Chroniques

Système mortifère

(Re)penser l'économie

Nous avons déjà écrit à quel point le mode de production capitaliste est dangereux pour la vie humaine, tant par les atteintes qu’il porte à l’environnement que par les maladies et les morts qu’il provoque de manière directe ou indirecte. En effet, la nécessité du profit l’emporte souvent sur les considérations humaines.

Nous prendrons aujourd’hui l’exemple du tabac. Les dernières statistiques et projections font état d’une véritable saignée humaine que l’on peut mettre en comparaison avec de grands conflits armés en termes de décès. Savez-vous que le bilan du tabagisme s’élève à environ 6 millions de morts chaque année? Au XXe siècle, l’hécatombe s’est élevée à 100 millions de décès! Et si la consommation actuelle se poursuit, les projections prévoient 8 millions de morts par an à partir de 2020. N’importe quel être sensé se dit que, dans un tel contexte, les cigarettes, à la base de tant de souffrances, devraient purement et simplement être interdites de fabrication, au même titre que d’autres produits nocifs. Comme l’amiante – même s’il a fallu des années de lutte de la part des victimes pour que son interdiction soit prononcée et qu’elles doivent poursuivre encore aujourd’hui leur combat pour être indemnisées.
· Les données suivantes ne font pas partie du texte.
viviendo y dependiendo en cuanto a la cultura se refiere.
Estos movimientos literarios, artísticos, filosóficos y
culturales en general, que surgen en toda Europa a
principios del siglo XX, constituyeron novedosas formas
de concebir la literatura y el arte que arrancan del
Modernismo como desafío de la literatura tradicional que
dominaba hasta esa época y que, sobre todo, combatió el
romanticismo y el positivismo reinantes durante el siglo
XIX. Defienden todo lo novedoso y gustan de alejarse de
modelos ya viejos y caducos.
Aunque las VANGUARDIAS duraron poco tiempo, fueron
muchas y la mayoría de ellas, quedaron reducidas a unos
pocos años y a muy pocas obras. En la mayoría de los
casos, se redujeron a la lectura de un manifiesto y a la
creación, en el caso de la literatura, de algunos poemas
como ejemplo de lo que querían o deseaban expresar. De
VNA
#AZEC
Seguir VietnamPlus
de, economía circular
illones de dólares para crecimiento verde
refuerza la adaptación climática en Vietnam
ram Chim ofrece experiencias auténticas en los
Et pourtant, les quelques transnationales qui dominent le marché de la cigarette (Philip Morris international, British American Tobacco, Japan Tobacco International, Imperial Tobacco), dont les trois premières ont leur siège en Suisse, continuent à fabriquer ce produit toxique et à en encourager la consommation sous des formes plus subtiles, après avoir pendant des années financé des études bidon pour tenter de démontrer l’innocuité du tabac! Face aux campagnes anti-tabac qui commencent à obtenir certains résultats dans les pays développés, ces firmes se concentrent sur les pays du Sud et sur les populations jeunes pour renouveler leur clientèle. Et quelle contradiction lorsque l’Etat finance ces campagnes, alors que dans le même temps il autorise, voire favorise, la production de cigarettes au nom de la liberté économique!
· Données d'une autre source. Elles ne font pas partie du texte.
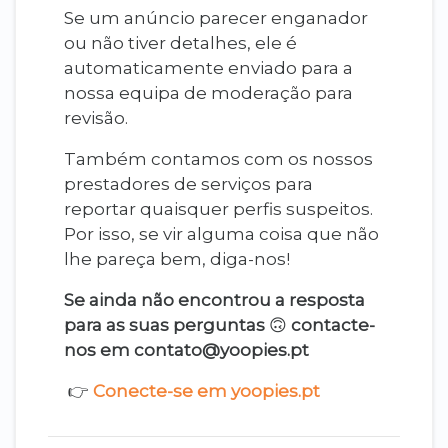
Se um anúncio parecer enganador
ou não tiver detalhes, ele é
automaticamente enviado para a
nossa equipa de moderação para
revisão.
Também contamos com os nossos
prestadores de serviços para
reportar quaisquer perfis suspeitos.
Por isso, se vir alguma coisa que não
lhe pareça bem, diga-nos!
Se ainda não encontrou a resposta
para as suas perguntas
🙃
contacte-
nos em contato@yoopies.pt
👉
Conecte-se em yoopies.pt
Par ailleurs, les systèmes de santé, là où ils existent, supportent une charge financière importante résultant de la consommation de tabac. Nous trouvons ici un exemple du transfert sur la collectivité de coûts externalisés par une industrie. A elle les bénéfices, à la société les coûts.
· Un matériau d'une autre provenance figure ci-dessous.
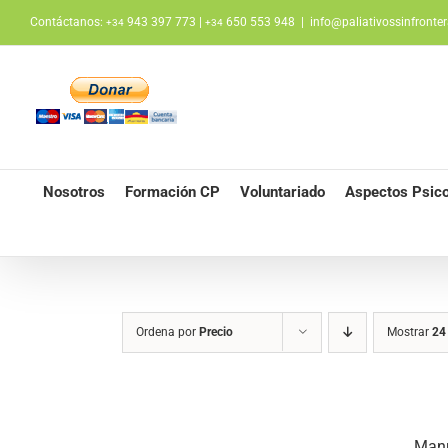
Saltar
Contáctanos:
943 397 773 |
650 553 948
|
info@paliativossinfronter
+34
+34
al
contenido
Nosotros
Formación CP
Voluntariado
Aspectos Psico
Ordena por
Precio
Mostrar
24
Manu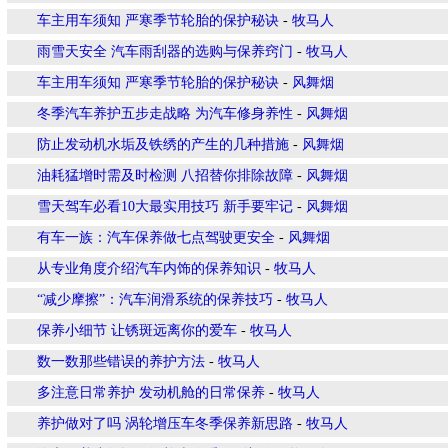
车主用车须知 严寒季节轮胎的保护秘诀
-
牧马人
雨雪天安全 汽车雨刮器的选购与保养窍门
-
牧马人
车主用车须知 严寒季节轮胎的保护秘诀
-
风舞烟
冬季汽车养护五步走战略 为汽车修身养性
-
风舞烟
防止发动机水垢及铁绣的产生的几种措施
-
风舞烟
油耗猛增时需及时检测 八招替你排除故障
-
风舞烟
雪天驾车必看10大最实用技巧 新手要牢记
-
风舞烟
有车一族：汽车保养做七点驾驶更安全
-
风舞烟
从专业角度介绍汽车内饰的保养知识
-
牧马人
“减少摩擦”：汽车润滑系统的保养技巧
-
牧马人
保养小细节 让锈斑远离你的爱车
-
牧马人
数一数那些错误的养护方法
-
牧马人
多注意日常养护 发动机舱的日常保养
-
牧马人
养护做对了吗 涡轮增压车冬季保养新思路
-
牧马人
Comment expliquer une telle tolérance envers ce mépris de la vie humaine? Certains diront que le problème réside dans la responsabilité individuelle: dès le moment où l’on sait qu’un produit est toxique, il suffit de ne pas le consommer. Alors, dans ce cas, pourquoi interdire d’autres drogues là où on pourrait également invoquer le libre choix du consommateur?

Mais surtout, la notion de responsabilité renvoie à ce qui sous-tend l’idéologie libérale à la base du capitalisme: chaque individu serait libre de produire et de consommer ce que bon lui semble. L’être humain n’est pas considéré comme un être social, en relation avec les autres membres de sa communauté et son environnement, mais comme un individu pris isolément et en mesure de s’autodéterminer. La publicité pour le tabac joue d’ailleurs beaucoup sur cet aspect en disant, pour résumer, au consommateur potentiel: «Tu es assez grand pour choisir ce qui te plaît».

Cette base idéologique accompagne les mécanismes fondamentaux de la production capitaliste. Dès le moment où la fabrication d’un produit – ou la fourniture d’un service – permet la réalisation d’une plus-value, et donc d’un profit, rien ne l’interdit à priori. C’est ainsi que la fabrication d’armes, dont l’utilisation, par définition, ne peut conduire qu’à la mise à mort d’êtres humains, est autorisée. Dès lors, des produits dont les effets mortifères ne sont pas immédiats posent encore moins de problèmes de légitimation.

On le voit, si on s’efforce de penser la production en termes de service et de bienfaits pour l’être humain, le mode de production capitaliste apparaît souvent antagonique à cette finalité.

* Membre de Solidarités, ancien député.